Mr. McVicar shifts the Caesar and Cleopatra story into the era of British imperialism and then plays with it. From the red-coated soldiers to a quasi-Bollywood dance number (Andrew George did the hilarious choreography), all the theatrical ideas worked, and their arc captured the opera’s potent mix of wit and pathos. Robert Jones’s sets and Paule Constable’s lighting started with the baroque-theater perspective style, but dropped in sly additions; Brigitte Reiffenstuel’s eye-catching costumes kept pace, with everything from harem regalia and a spangled black cocktail dress to hunting garb and a riding habit. Big scenes, like Cesare’s aria “Va tacito,” staged like a stalking dance, were full of sharp details (the villain Tolomeo offering poisoned refreshments) that added up; serious, intimate moments, like Cleopatra’s heartbroken “Piangerò,” pulled us into the character’s emotion.

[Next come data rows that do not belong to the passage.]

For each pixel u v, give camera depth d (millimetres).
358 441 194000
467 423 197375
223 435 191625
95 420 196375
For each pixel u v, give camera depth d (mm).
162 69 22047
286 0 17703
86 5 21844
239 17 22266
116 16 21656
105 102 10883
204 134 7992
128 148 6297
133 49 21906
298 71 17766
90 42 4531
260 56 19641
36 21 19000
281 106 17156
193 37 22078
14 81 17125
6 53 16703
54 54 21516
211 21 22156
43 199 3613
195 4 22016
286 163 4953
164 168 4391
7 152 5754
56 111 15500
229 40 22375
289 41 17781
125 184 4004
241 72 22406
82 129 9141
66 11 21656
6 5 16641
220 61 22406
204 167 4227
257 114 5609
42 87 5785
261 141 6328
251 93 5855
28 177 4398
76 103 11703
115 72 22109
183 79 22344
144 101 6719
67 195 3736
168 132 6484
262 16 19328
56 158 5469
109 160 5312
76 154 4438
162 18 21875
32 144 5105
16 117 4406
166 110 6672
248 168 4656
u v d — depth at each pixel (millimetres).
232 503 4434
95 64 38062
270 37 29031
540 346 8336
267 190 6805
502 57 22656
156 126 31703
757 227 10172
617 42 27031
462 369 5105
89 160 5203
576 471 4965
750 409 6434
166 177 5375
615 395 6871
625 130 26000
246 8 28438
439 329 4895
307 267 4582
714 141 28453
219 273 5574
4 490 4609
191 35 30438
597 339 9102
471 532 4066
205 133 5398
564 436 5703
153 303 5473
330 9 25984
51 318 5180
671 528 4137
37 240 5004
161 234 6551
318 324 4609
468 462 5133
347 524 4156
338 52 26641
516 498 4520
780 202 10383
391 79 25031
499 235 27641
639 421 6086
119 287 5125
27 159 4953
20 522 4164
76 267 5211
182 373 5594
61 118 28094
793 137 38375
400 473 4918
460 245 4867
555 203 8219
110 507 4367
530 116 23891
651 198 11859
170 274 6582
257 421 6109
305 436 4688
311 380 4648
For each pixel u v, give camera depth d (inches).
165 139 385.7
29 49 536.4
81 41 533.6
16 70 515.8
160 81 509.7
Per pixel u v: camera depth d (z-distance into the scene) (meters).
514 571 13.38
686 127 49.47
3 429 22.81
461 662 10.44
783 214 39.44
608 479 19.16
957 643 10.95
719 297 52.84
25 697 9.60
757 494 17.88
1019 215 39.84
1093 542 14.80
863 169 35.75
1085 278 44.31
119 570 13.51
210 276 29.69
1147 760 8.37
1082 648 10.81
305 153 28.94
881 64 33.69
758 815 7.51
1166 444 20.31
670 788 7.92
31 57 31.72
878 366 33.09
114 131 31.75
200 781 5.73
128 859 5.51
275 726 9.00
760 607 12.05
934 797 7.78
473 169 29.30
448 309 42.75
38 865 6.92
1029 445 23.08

As Cesare, Mr. Daniels demonstrated that he is the master of this repertoire. He works harder in the florid passages these days, but every phrase hit the mark beautifully, and he made Cesare amusingly pompous as well as heroic. Ms. Dessay was astonishing, singing with lyricism, sparkle and some outrageous vocal ornaments—projecting Cleopatra’s emotional range from conniving flirtiness to abject despair, and dancing the Bollywood number and a hornpipe (“Da tempeste”) full out.

Also arresting were the countertenor Christophe Dumaux—precise, vehement and as agile physically as he is vocally—in the role of Tolomeo, Cleopatra’s nasty brother, and mezzo Alice Coote, eloquent as Sesto, who spends the entire opera swearing revenge for the murder of his father, the murdered Roman general Pompey. Mr. McVicar’s treatment of Sesto’s sometimes tedious obsession is an example of how cleverly he structured the evening; by the end, Sesto—with his monomaniacal mission achieved—has fallen into a near-catatonic state. Patricia Bardon took a while to warm up as Sesto’s much put-upon mother, Cornelia; debutants Guido Loconsolo as the general Achilla and Rachid Ben Abdeslam as the servant Nireno ably completed the cast.

The evening was paced with superb sensitivity by Mr. Bicket, who also played harpsichord. Every moment was full of life, with a constant awareness of the underlying pulse of the music and the breath between the notes; the orchestra and continuo felt like a cushion supporting the singers. The wrenching duet that concludes Act I, as Cornelia and Sesto are about to be dragged off to separate prisons, sounded like a series of sighs; and after hearing (and seeing) this version of Cleopatra’s victory aria, “Da tempeste,” one could never imagine it as anything but a dance.